Moreover, as is increasingly apparent, the decades-long campaign to stack the federal bench with justices favorable to the most expansive view of executive authority has borne fruit, particularly in the Supreme Court. Only last week, the High Court ruled, astonishingly, that Donald Trump may use monies to build a border wall specifically rejected by Congress for such a purpose. This undermines the most fundamental power of the Congress, which is to legislate and appropriate. Without Congressional command of the power of the purse, there is literally no check on executive tyranny at all. The courts have recently been friendly to Trump in other ways — a suit aimed at his violation of the emoluments clause of the Constitution has been rejected, as has that over whether Trump’s unreported hush-money payments to a former mistress at the end of the 2016 campaign was not a prosecutable violation of campaign finance laws.
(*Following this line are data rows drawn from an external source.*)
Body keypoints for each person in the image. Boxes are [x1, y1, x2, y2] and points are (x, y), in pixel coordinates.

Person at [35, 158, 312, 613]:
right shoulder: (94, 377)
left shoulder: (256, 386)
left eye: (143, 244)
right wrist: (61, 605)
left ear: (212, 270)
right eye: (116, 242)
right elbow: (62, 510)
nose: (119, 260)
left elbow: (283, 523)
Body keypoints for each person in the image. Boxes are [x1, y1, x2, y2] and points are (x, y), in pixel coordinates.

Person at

A couple of justices have recently shown themselves sympathetic to the preposterous claim, backed by the Justice Department, that the Affordable Care Act has been nullified by the repeal of a single one of its provisions.
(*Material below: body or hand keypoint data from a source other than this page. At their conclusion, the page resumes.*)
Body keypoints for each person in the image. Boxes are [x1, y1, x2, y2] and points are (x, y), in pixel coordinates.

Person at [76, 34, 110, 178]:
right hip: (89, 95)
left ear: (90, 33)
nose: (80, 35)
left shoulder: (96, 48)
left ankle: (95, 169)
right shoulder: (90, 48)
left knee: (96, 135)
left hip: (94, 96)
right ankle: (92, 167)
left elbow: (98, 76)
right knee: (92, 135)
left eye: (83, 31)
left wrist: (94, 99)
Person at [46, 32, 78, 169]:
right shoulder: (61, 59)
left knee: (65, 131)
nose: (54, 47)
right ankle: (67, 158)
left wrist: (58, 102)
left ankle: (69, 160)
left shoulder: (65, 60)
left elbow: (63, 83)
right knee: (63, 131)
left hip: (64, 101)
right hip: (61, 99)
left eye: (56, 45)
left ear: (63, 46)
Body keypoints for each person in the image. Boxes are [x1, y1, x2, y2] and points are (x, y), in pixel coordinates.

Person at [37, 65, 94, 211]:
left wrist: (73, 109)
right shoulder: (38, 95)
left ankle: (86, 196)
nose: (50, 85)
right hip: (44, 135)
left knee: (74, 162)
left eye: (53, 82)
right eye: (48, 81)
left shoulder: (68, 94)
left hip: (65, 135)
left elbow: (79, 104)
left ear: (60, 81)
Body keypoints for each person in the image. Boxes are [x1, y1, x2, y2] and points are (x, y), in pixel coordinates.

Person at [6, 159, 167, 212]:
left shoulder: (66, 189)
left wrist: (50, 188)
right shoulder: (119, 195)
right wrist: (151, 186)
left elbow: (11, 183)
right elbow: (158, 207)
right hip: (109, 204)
Congress has nowhere left to turn at this point except to itself. If it does not move to impeach, it will leave the country functionally helpless before a president who has stated his view that the Constitution leaves him free to do whatever he wants, and who has just added Afghanistan to North Korea and Iran as places he would feel free to bomb off the face of the earth — again, at his own discretion. We are at the point of farce, defined by Webster as “an empty or patently ridiculous act, proceeding or situation.” Farce is supposed to be funny. But its ultimate mask is tragedy. That brings me back to my takeaway from the Mueller hearings. It is Mueller’s own face, which through hours of testimony held a single, somber expression. I realized, watching it from first to last, that this, and not as Mueller said in the Report itself, was his true testimony. He meant to say what his face presented: a single, unemphatic, but unflinching beacon. And what that mask told us, more than any words could, was the scope of our tragedy.